Chercher les gains de performance là où les humains ne peuvent pas aller

Comme j’ai déjà eu l’occasion de l’expliquer, le marketing est une discipline qui s’appuie énormément sur les chiffres et laisse peu de place à l’intuition ou à l’improvisation. Avec l’avènement des supports et canaux numériques, l’exploitation des données s’est intensifiée, stimulant par la même l’utilisation de ressources informatiques (De l’inévitable rapprochement entre marketing et technologie).

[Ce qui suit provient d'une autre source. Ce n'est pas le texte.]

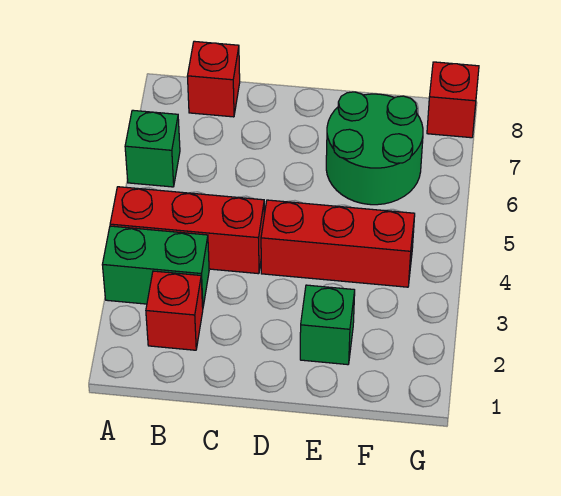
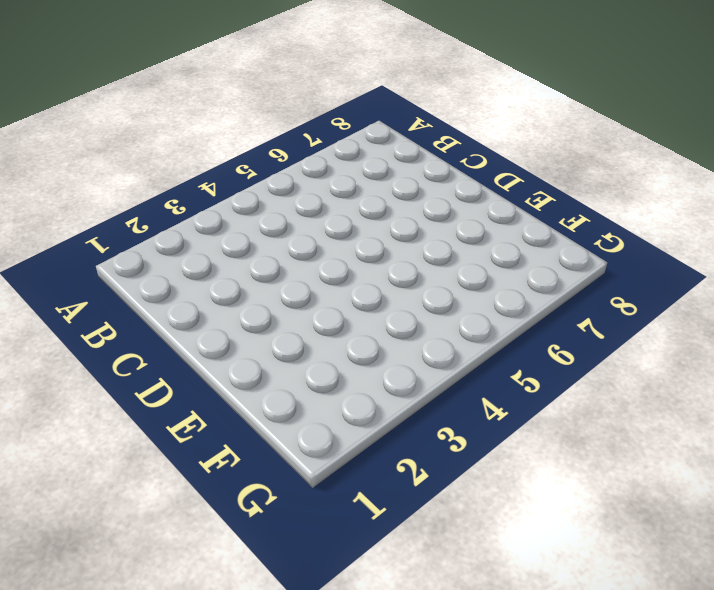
none -> green brick A3:B3 level 1
none -> red brick A4:C4 level 1

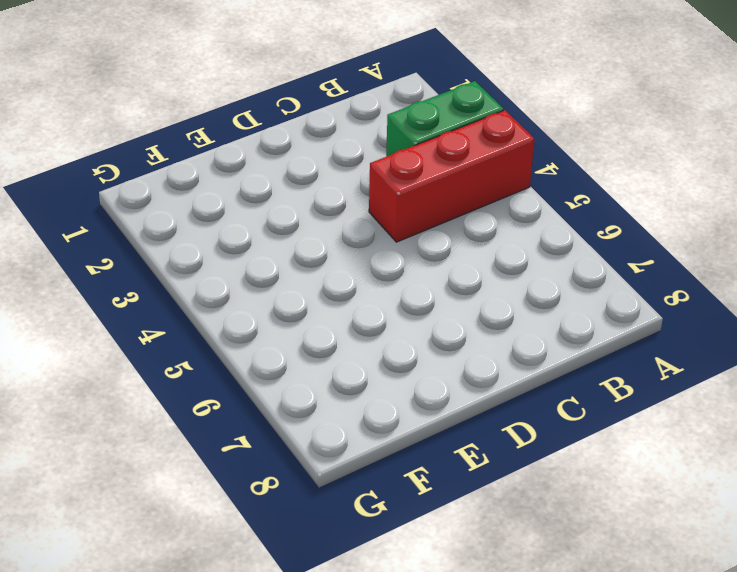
none -> green brick A6 level 1
none -> red brick B2 level 1

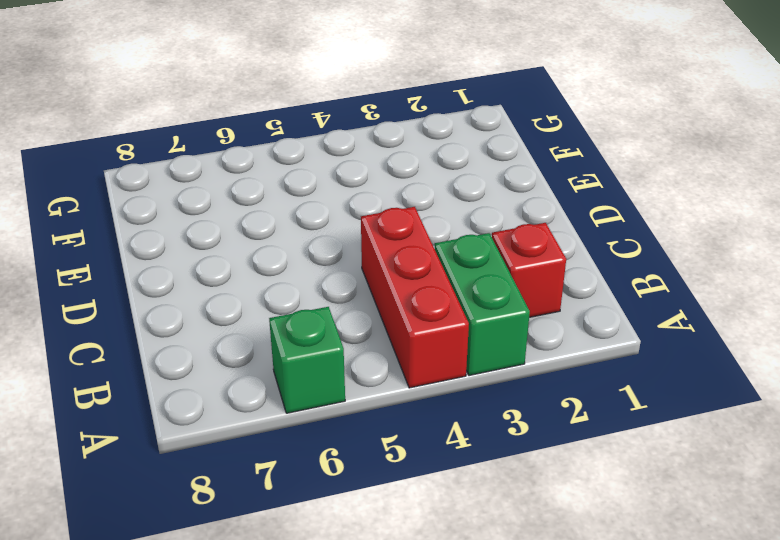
none -> red brick B8 level 1
none -> red brick D4:F4 level 1

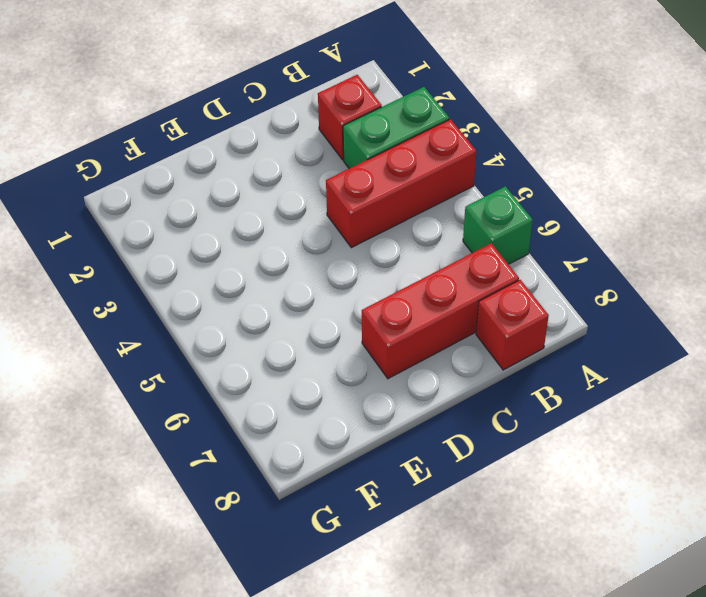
red brick B7:D7 level 1 -> red brick D4:F4 level 1
none -> green brick E2 level 1
none -> green round brick E6:F7 level 1

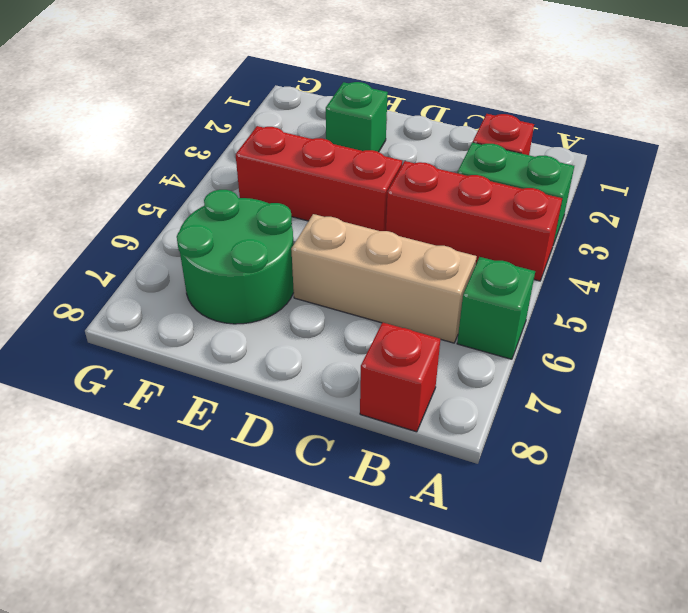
tan brick B6:D6 level 1 -> none
none -> red brick G8 level 1

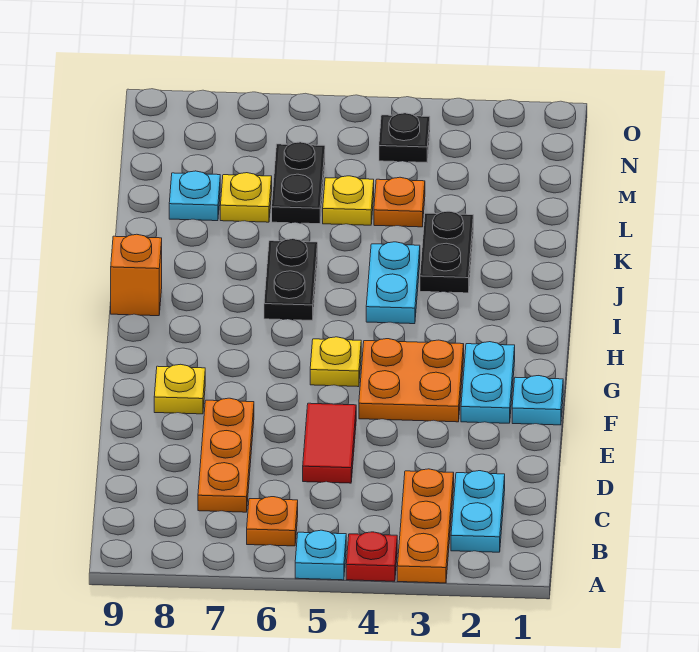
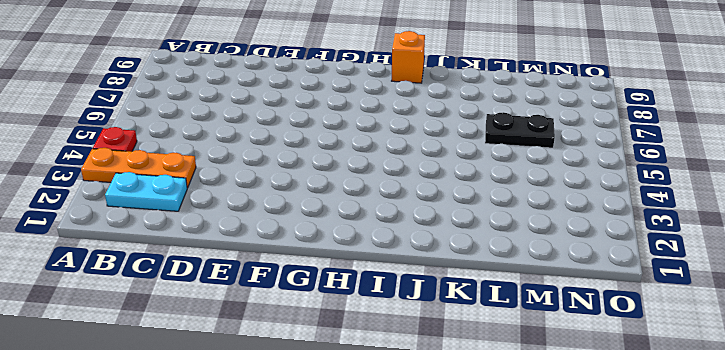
none -> cyan plate A5 level 1
none -> orange plate B6 level 1
none -> orange plate C7:E7 level 1

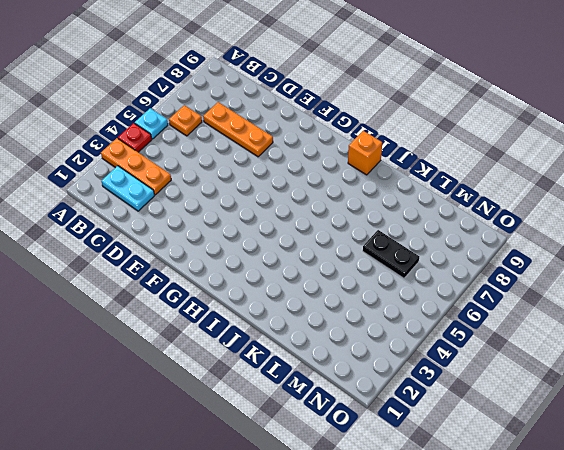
none -> red tile D5:E5 level 1
none -> cyan plate F1 level 1
none -> cyan plate F2:G2 level 1

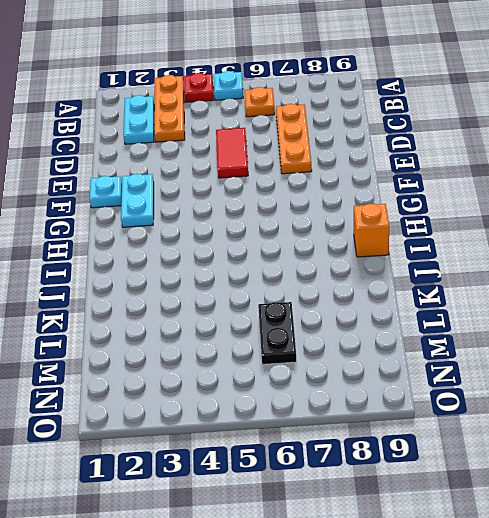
none -> orange plate F3:G4 level 1
none -> yellow plate F8 level 1
none -> yellow plate G5 level 1

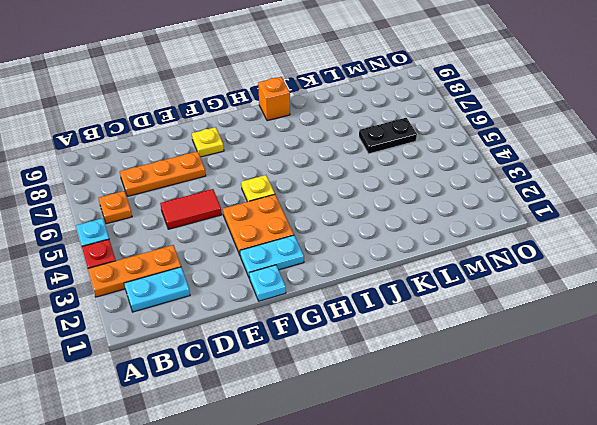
none -> cyan plate I4:J4 level 1
none -> black plate I6:J6 level 1
none -> black plate J3:K3 level 1

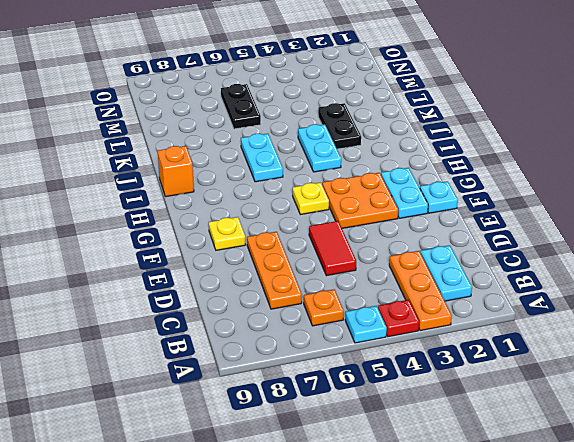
cyan plate I6:J6 level 1 -> black plate I6:J6 level 1
none -> orange plate L4 level 1
none -> yellow plate L5 level 1
none -> yellow plate L7 level 1

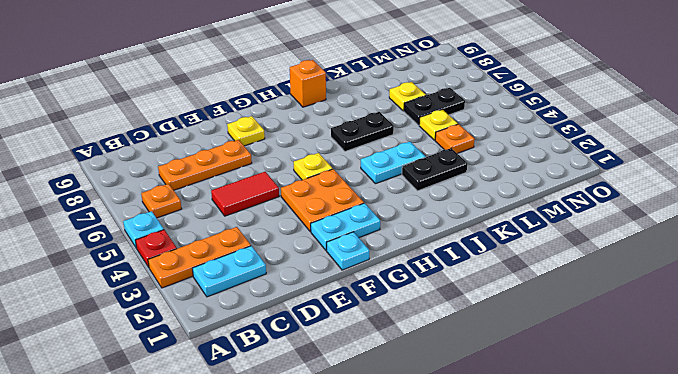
none -> cyan plate L8 level 1
none -> black plate N4 level 1

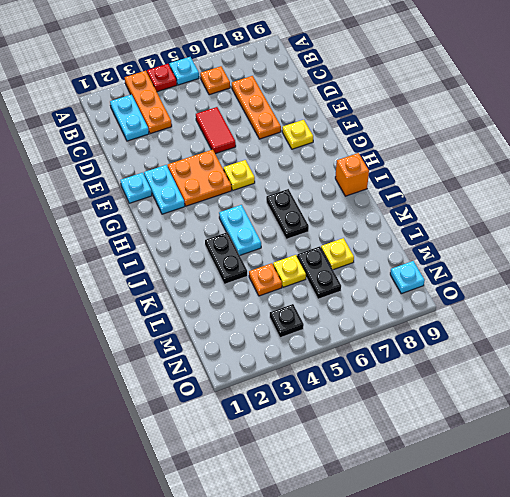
cyan plate N9 level 1 -> cyan plate L8 level 1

Aujourd’hui, personne ne peut nier l’impact de l’internet sur le marketing, mais si les pratiques sont condamnées à évoluer (Vers un marketing 10.0 ?) il convient de ne pas confondre vitesse et précipitation (Nous vivons une époque formidable, ou pas). À ce sujet, quand je vois apparaitre des solutions très gadget comme celle de Datorama (“Ask Datorama anything” : Amazon Alexa integration for voice-commanded marketing insights), j’ai peur ! Tout ceci n’est pas très sérieux… pourtant l’éditeur l’est. Ils ont simplement voulu se faire un petit coup de pub avec une innovation technologique tape-à-l’oeil, et c’est exactement ce dont la profession n’a pas besoin, car il y a pléthore de solutions.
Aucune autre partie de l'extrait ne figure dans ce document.